Nesse trabalho, o Sr. de Moraes tornou-se o principal guardião da democracia brasileira – e cão de ataque. Antes da votação, ele fez um acordo com os militares para executar testes adicionais em máquinas de votação. No dia da eleição, ele ordenou que a Polícia Rodoviária Federal explicasse por que os policiais estavam parando os ônibus cheios de eleitores. E na noite da eleição, ele conseguiu que os líderes do governo anunciassem o vencedor em conjunto, uma demonstração de unidade contra qualquer tentativa de manter o poder.
No meio desse grupo de dirigentes estava o próprio Sr. de Moraes. Ele fez um discurso contundente sobre o valor da democracia, cantando “Xandão” ou “Big Alex” em português. “Espero que a partir das eleições”, disse ele, “os ataques ao sistema eleitoral finalmente parem”.
Eles não. Manifestantes de direita se manifestaram do lado de fora de bases militares, pedindo aos militares que anulem a votação. Em resposta, de Moraes ordenou que as empresas de tecnologia banissem mais contas, de acordo com um advogado sênior de uma grande empresa de tecnologia, que falou sob condição de anonimato por medo de irritar Moraes.
Entre as contas que o Sr. de Moraes ordenou derrubar estão as de pelo menos cinco membros do Congresso, um empresário bilionário e mais de uma dúzia de proeminentes especialistas de direita, incluindo um dos hosts de podcast mais populares.
As ordens de Moraes para remover contas não especificam o motivo, de acordo com o advogado e uma cópia de uma ordem obtida pelo The New York Times. Visitas a contas banidas no Twitter geram uma página em branco e uma mensagem contundente: A “conta foi suspensa no Brasil em resposta a uma demanda judicial”. E os proprietários de contas são simplesmente informados de que foram banidos por causa de uma ordem judicial e devem considerar entrar em contato com um advogado.
O advogado disse que sua empresa de tecnologia recorreu de algumas ordens que considerou excessivamente amplas, mas que Moraes as negou. Apelações para todo o banco de juízes também foram negadas ou ignoradas, disse essa pessoa.
Várias redes sociais se recusaram a comentar o registro para este artigo. O Sr. de Moraes é uma ameaça potencial para seus negócios no Brasil. Ano passado, ele baniu brevemente o Telegram no país depois não respondeu às suas ordens.

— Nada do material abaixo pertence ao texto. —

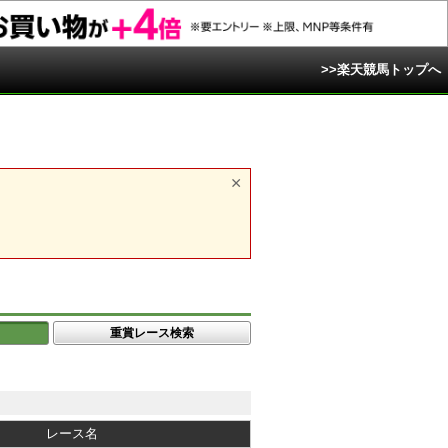
>>楽天競馬トップへ
重賞レース検索
レース名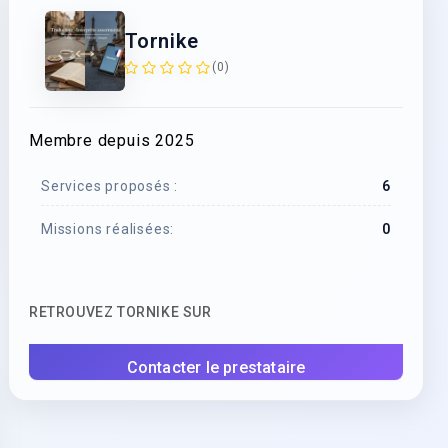
Tornike
(0)
Membre depuis 2025
Services proposés :
6
Missions réalisées:
0
RETROUVEZ TORNIKE SUR
Contacter le prestataire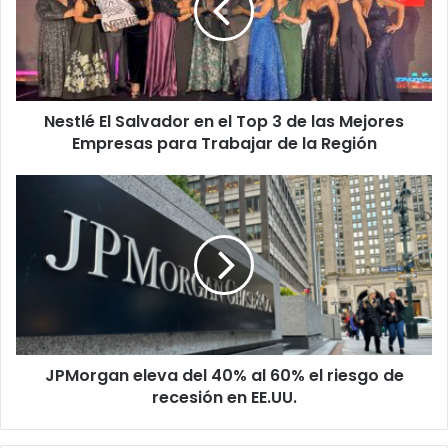
el
Top
3
de
las
Nestlé El Salvador en el Top 3 de las Mejores
Mejores
Empresas
Empresas para Trabajar de la Región
para
Trabajar
JPMorgan
de
eleva
la
del
Región
40%
al
60%
el
riesgo
de
JPMorgan eleva del 40% al 60% el riesgo de
recesión
en
recesión en EE.UU.
EE.UU.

Houve conversas recentemente entre alguns juízes sobre a necessidade de encerrar as investigações de Moraes, de acordo com o funcionário do tribunal, mas depois do motim de 8 de janeiro, essas conversas cessaram. O motim aumentou o apoio ao Sr. de Moraes entre seus pares, de acordo com o oficial.
Beatriz Rey, cientista política da Universidade Estadual do Rio de Janeiro, disse que a abordagem de Moraes, embora não seja a ideal, é necessária porque outros ramos do governo, especialmente o Congresso, se esquivaram de seus deveres.
“Você não deveria ter uma justiça lutando contra as ameaças à democracia repetidamente”, disse ela. “Mas o problema é que o próprio sistema está funcionando mal agora.”
André Spigariol contribuiu com reportagem de Brasília.